52645565._SX318_SY475_In history, we tend to focus on those who were crowned kings and queens of different nations. Their strengths and their weaknesses. Their accessions and the legacies that they left behind. With every story of someone who triumphed in gaining the throne, there are tales of those who were close to the throne but were never able to achieve the ultimate goal of ruling a nation. These “lost heirs” fall into two categories; either their names live on in infamy or they are thrown into the dust of the past. Who were these men and women and why did they lose their chances to sit on the throne? These questions are explored in J.F. Andrews’ book, “Lost Heirs of the Medieval Crown: The Kings and Queens Who Never Were”.

I would like to thank Pen and Sword Books for sending me a copy of this book. The title was what drew me into reading it, since these figures rarely get attention, let alone have an entire book dedicated to their lives.

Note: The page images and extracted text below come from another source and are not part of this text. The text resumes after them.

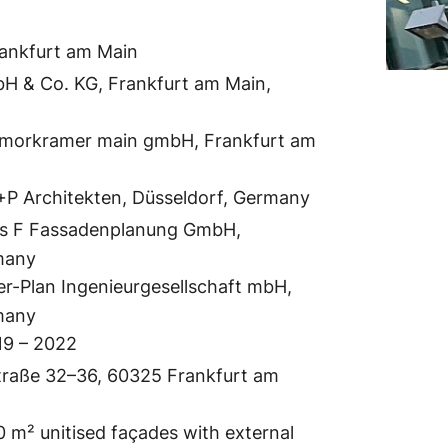
rankfurt am Main
H & Co. KG, Frankfurt am Main,
morkramer main gmbH, Frankfurt am
P Architekten, Düsseldorf, Germany
us F Fassadenplanung GmbH,
many
er-Plan Ingenieurgesellschaft mbH,
many
19 – 2022
traße 32–36, 60325 Frankfurt am
0 m² unitised façades with external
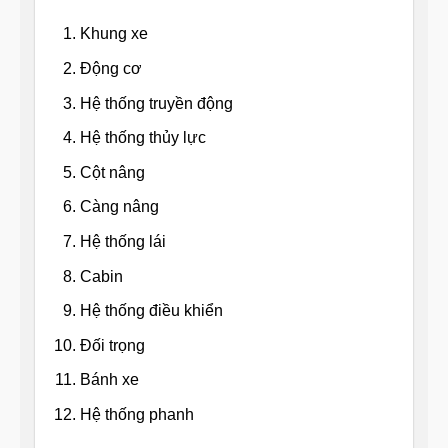
Khung xe
Động cơ
Hệ thống truyền động
Hệ thống thủy lực
Cột nâng
Càng nâng
Hệ thống lái
Cabin
Hệ thống điều khiển
Đối trọng
Bánh xe
Hệ thống phanh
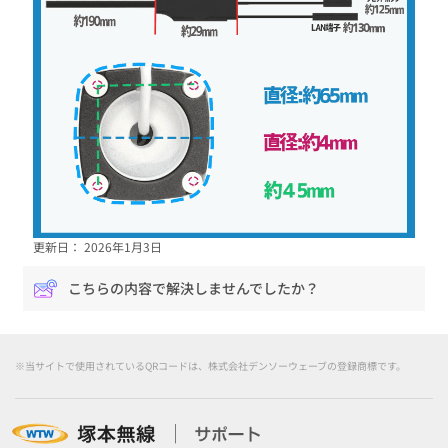
更新日： 2026年1月3日
こちらの内容で解決しませんでしたか？
※当サイトで使用されているQRコードは、株式会社デンソーウェーブの登録商標です。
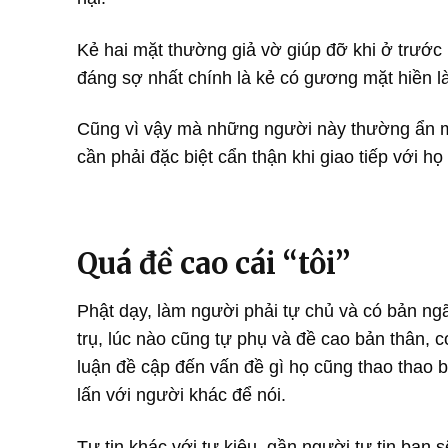
Kẻ hai mặt thường giả vờ giúp đỡ khi ở trước 
đáng sợ nhất chính là kẻ có gương mặt hiền l
Cũng vì vậy mà những người này thường ẩn mìn
cần phải đặc biệt cẩn thận khi giao tiếp với họ
Quá đề cao cái “tôi”
Phật dạy, làm người phải tự chủ và có bản ngã
trụ, lúc nào cũng tự phụ và đề cao bản thân,
luận đề cập đến vấn đề gì họ cũng thao thao b
lấn với người khác để nói.
Tự tin khác với tự kiêu, gần người tự tin bạn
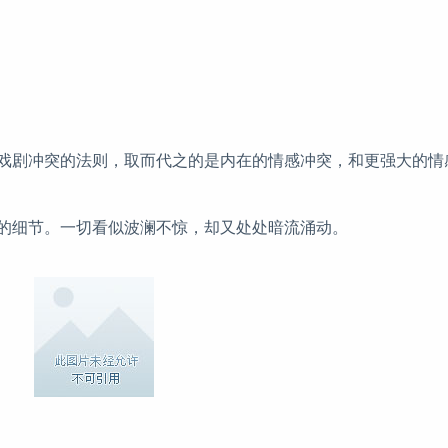
戏剧冲突的法则，取而代之的是内在的情感冲突，和更强大的情
的细节。一切看似波澜不惊，却又处处暗流涌动。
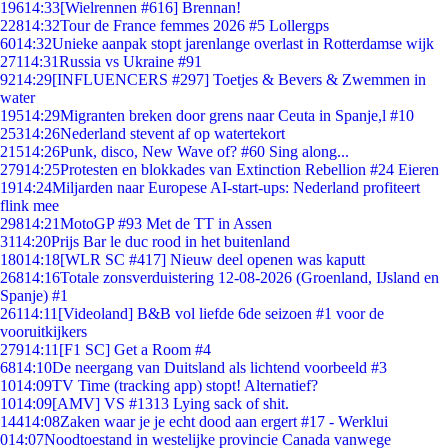
196
14:33
[Wielrennen #616] Brennan!
228
14:32
Tour de France femmes 2026 #5 Lollergps
60
14:32
Unieke aanpak stopt jarenlange overlast in Rotterdamse wijk
271
14:31
Russia vs Ukraine #91
92
14:29
[INFLUENCERS #297] Toetjes & Bevers & Zwemmen in
water
195
14:29
Migranten breken door grens naar Ceuta in Spanje,l #10
253
14:26
Nederland stevent af op watertekort
215
14:26
Punk, disco, New Wave of? #60 Sing along...
279
14:25
Protesten en blokkades van Extinction Rebellion #24 Eieren
19
14:24
Miljarden naar Europese AI-start-ups: Nederland profiteert
flink mee
298
14:21
MotoGP #93 Met de TT in Assen
31
14:20
Prijs Bar le duc rood in het buitenland
180
14:18
[WLR SC #417] Nieuw deel openen was kaputt
268
14:16
Totale zonsverduistering 12-08-2026 (Groenland, IJsland en
Spanje) #1
261
14:11
[Videoland] B&B vol liefde 6de seizoen #1 voor de
vooruitkijkers
279
14:11
[F1 SC] Get a Room #4
68
14:10
De neergang van Duitsland als lichtend voorbeeld #3
10
14:09
TV Time (tracking app) stopt! Alternatief?
10
14:09
[AMV] VS #1313 Lying sack of shit.
144
14:08
Zaken waar je je echt dood aan ergert #17 - Werklui
0
14:07
Noodtoestand in westelijke provincie Canada vanwege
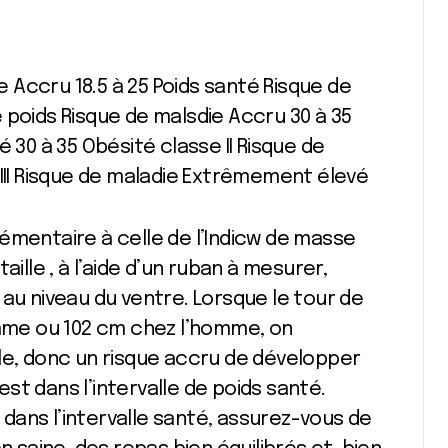
ie Accru 18.5 à 25 Poids santé Risque de
 poids Risque de malsdie Accru 30 à 35
 30 à 35 Obésité classe II Risque de
 III Risque de maladie Extrêmement élevé
émentaire à celle de l’Indicw de masse
ille , à l’aide d’un ruban à mesurer,
 au niveau du ventre. Lorsque le tour de
emme ou 102 cm chez l’homme, on
le, donc un risque accru de développer
t dans l’intervalle de poids santé.
t dans l’intervalle santé, assurez-vous de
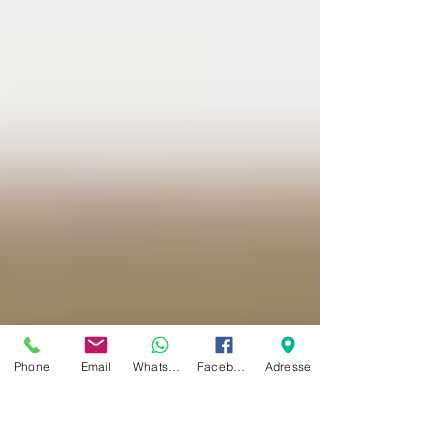
Phone
Email
Whatsapp
Facebook
Adresse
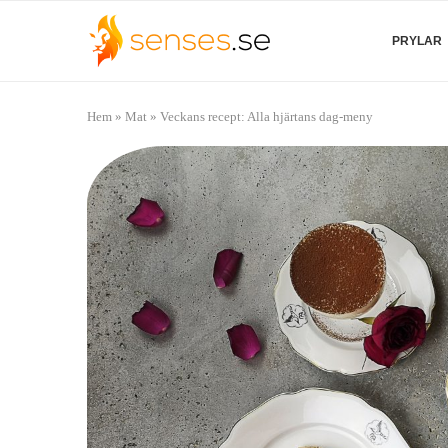
PRYLAR
Hem
»
Mat
»
Veckans recept: Alla hjärtans dag-meny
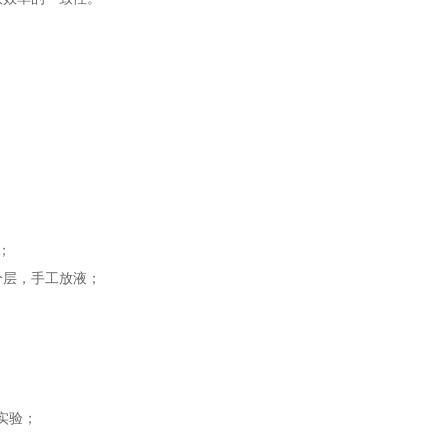
；
分层，手工放液；
实验；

I have never read a book by J.F. Andrews, which is not surprising since it is a pseudonym for a historian who has a Ph.D. in Medieval Studies. I want to know who the historian really is since, in the historical field, it is a rarity to use a pseudonym, but that may just be my own personal curiosity.

Andrews’ book begins with the death of William the Conqueror and extends through the reign of Henry VII. With over 500 years of Medieval English history (with the main focus being on the Plantagenet family), it can get a bit confusing to figure out how everyone is connected, but Andrews provides a simplified family tree at the beginning of each chapter to help the reader out. It is a brilliant move and it also shows how vast Andrews’ knowledge of Medieval England’s royal families truly is.

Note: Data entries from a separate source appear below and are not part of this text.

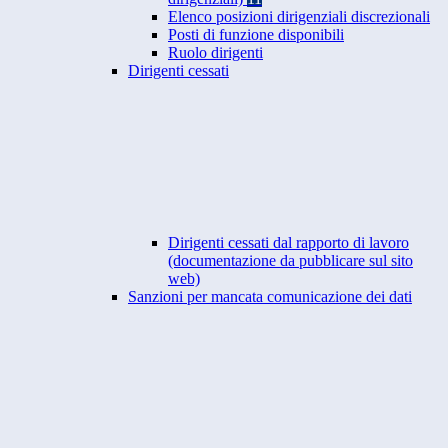
Elenco posizioni dirigenziali discrezionali
Posti di funzione disponibili
Ruolo dirigenti
Dirigenti cessati
Dirigenti cessati dal rapporto di lavoro
(documentazione da pubblicare sul sito
web)
Sanzioni per mancata comunicazione dei dati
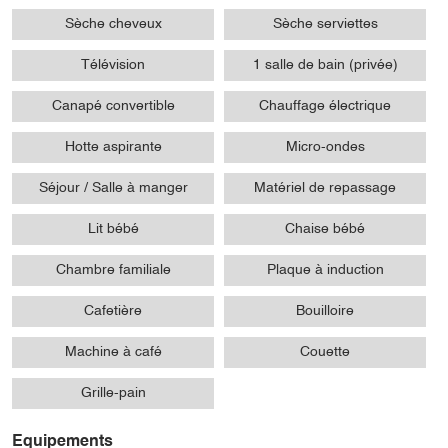
Sèche cheveux
Sèche serviettes
Télévision
1 salle de bain (privée)
Canapé convertible
Chauffage électrique
Hotte aspirante
Micro-ondes
Séjour / Salle à manger
Matériel de repassage
Lit bébé
Chaise bébé
Chambre familiale
Plaque à induction
Cafetière
Bouilloire
Machine à café
Couette
Grille-pain
Equipements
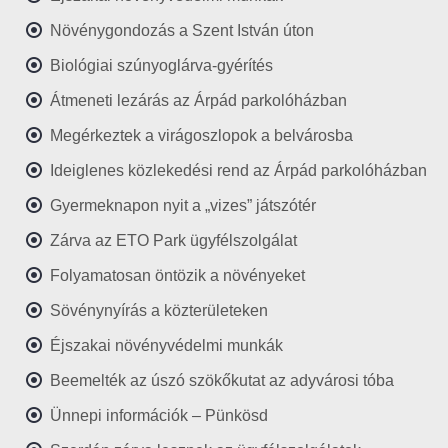
Növénygondozás a Szent István úton
Biológiai szúnyoglárva-gyérítés
Átmeneti lezárás az Árpád parkolóházban
Megérkeztek a virágoszlopok a belvárosba
Ideiglenes közlekedési rend az Árpád parkolóházban
Gyermeknapon nyit a „vizes” játszótér
Zárva az ETO Park ügyfélszolgálat
Folyamatosan öntözik a növényeket
Sövénynyírás a közterületeken
Éjszakai növényvédelmi munkák
Beemelték az úszó szökőkutat az adyvárosi tóba
Ünnepi információk – Pünkösd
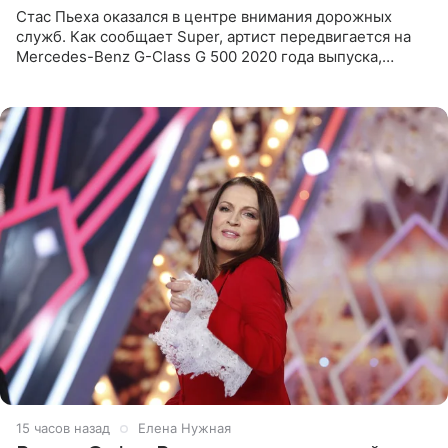
Стас Пьеха оказался в центре внимания дорожных
служб. Как сообщает Super, артист передвигается на
Mercedes-Benz G-Class G 500 2020 года выпуска,
стоимость которого оценивается в 15–20 миллионов
рублей.
15 часов назад
Елена Нужная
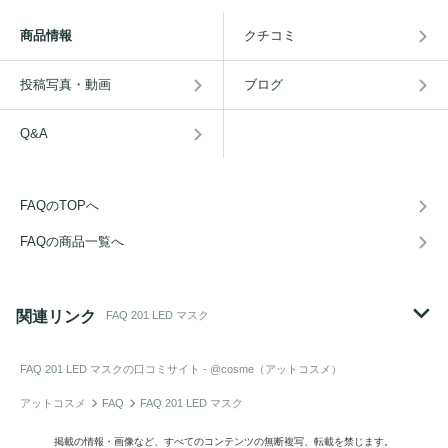
商品情報
クチコミ
投稿写真・動画
ブログ
Q&A
FAQのTOPへ
FAQの商品一覧へ
関連リンク
FAQ 201 LED マスク
FAQ 201 LED マスク
の口コミサイト - @cosme（アットコスメ）
アットコスメ
FAQ
FAQ 201 LED マスク
掲載の情報・画像など、すべてのコンテンツの無断複写、転載を禁じます。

When we tend to think about those would inherit the throne, we tend to think about the firstborn sons, like Robert Curthose, Henry the Young King, Edward the Black Prince, and Edward V. However, as the reader will learn, they were not the only ones who had a chance at the throne. Men, like Richard duke of York, believed that their claim to the throne was stronger than the person who was king. There were also those who were seen as a threat to the king who sat on the throne because of their lineage. They were all legitimate, as Andrews chose not to include those who were illegitimate.

Another factor that united all of these stories was that they all ended in tragedy. Some died from medical conditions at a young age. Others were either imprisoned, never to be heard from again. Yet the majority died in battle, either fighting for or against the king who sat on the throne at the time. Most of them, except for Richard duke of York, died relatively young, which makes us as readers wonder what their reigns might have been like if they were able to be crowned king or queen respectfully.

Overall, I found this book rather informative. Andrews’ writing is enjoyable and is easy to follow. This book really makes you wonder what if these lost heirs became kings and queens, how different history would have been. If you want to read an intriguing book about some mysterious men and women in history, I highly recommend you read, “Lost Heirs of the Medieval Crown: The Kings and Queens Who Never Were” by J.F. Andrews.